→ Supplied material
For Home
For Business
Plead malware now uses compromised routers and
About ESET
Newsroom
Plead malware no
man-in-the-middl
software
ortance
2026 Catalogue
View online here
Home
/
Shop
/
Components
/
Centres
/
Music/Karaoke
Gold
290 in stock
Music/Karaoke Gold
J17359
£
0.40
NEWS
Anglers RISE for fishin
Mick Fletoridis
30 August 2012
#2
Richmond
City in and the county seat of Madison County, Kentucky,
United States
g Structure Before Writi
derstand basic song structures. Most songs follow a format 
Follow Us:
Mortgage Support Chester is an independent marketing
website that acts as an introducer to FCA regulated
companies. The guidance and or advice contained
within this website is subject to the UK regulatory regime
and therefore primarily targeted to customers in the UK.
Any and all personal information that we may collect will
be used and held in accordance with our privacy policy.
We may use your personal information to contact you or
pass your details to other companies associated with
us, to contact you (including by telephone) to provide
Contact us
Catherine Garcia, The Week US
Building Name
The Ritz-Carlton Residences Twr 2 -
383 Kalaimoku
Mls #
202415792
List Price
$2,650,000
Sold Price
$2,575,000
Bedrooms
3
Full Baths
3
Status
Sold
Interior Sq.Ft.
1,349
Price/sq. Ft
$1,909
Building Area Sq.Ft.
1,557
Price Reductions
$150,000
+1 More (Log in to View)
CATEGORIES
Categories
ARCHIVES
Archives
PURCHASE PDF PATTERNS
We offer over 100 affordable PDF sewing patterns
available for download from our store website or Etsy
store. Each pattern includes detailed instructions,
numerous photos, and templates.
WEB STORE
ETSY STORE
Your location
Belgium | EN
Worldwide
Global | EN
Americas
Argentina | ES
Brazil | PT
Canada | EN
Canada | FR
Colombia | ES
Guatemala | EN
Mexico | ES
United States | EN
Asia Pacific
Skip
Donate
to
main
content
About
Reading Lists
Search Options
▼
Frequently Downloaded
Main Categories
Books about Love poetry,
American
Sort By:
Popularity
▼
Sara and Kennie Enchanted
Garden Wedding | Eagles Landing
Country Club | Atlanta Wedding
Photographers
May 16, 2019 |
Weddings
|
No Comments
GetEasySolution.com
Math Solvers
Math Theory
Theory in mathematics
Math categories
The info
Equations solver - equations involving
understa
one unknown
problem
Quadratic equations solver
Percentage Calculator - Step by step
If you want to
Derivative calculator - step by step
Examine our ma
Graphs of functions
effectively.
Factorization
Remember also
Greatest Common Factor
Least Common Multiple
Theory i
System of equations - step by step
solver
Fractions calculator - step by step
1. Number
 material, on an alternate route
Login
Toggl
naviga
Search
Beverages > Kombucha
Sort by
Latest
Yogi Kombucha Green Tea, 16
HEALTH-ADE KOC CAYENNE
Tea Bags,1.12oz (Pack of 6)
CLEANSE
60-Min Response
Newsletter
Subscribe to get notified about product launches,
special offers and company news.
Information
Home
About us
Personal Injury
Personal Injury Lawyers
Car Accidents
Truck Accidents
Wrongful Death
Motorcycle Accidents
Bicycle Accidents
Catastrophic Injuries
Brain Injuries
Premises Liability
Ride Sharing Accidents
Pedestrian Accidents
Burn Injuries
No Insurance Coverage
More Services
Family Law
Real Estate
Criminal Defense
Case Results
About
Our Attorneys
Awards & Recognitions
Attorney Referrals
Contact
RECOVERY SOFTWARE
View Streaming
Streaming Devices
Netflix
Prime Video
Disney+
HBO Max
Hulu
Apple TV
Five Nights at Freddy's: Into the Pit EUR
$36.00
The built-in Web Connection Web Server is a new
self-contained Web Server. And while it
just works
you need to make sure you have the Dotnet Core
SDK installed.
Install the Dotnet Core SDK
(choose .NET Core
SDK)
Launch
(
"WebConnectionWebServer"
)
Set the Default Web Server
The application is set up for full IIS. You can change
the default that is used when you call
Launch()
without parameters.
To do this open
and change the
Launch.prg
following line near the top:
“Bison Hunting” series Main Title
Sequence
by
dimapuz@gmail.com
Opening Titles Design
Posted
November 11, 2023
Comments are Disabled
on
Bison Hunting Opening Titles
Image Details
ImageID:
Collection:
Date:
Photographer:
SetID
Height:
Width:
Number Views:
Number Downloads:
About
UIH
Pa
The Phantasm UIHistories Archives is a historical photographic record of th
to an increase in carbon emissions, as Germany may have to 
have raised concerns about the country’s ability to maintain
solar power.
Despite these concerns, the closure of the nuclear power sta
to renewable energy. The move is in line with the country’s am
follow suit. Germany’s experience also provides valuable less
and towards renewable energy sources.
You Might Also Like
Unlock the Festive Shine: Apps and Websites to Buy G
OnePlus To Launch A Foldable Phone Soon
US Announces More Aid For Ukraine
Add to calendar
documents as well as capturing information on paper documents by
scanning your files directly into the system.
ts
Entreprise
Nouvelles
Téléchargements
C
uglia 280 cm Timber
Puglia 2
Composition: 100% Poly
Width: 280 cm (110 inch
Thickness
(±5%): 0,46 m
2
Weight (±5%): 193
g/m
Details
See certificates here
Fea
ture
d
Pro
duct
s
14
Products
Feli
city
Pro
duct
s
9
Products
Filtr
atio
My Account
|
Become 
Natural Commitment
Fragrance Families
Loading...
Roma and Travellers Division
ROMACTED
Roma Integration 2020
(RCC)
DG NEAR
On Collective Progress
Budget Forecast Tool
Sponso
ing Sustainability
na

→ Task
State how many lines in the entries above contain the string "Hunting", matching case exactly. Give only the number.

→ Solution for this problem
2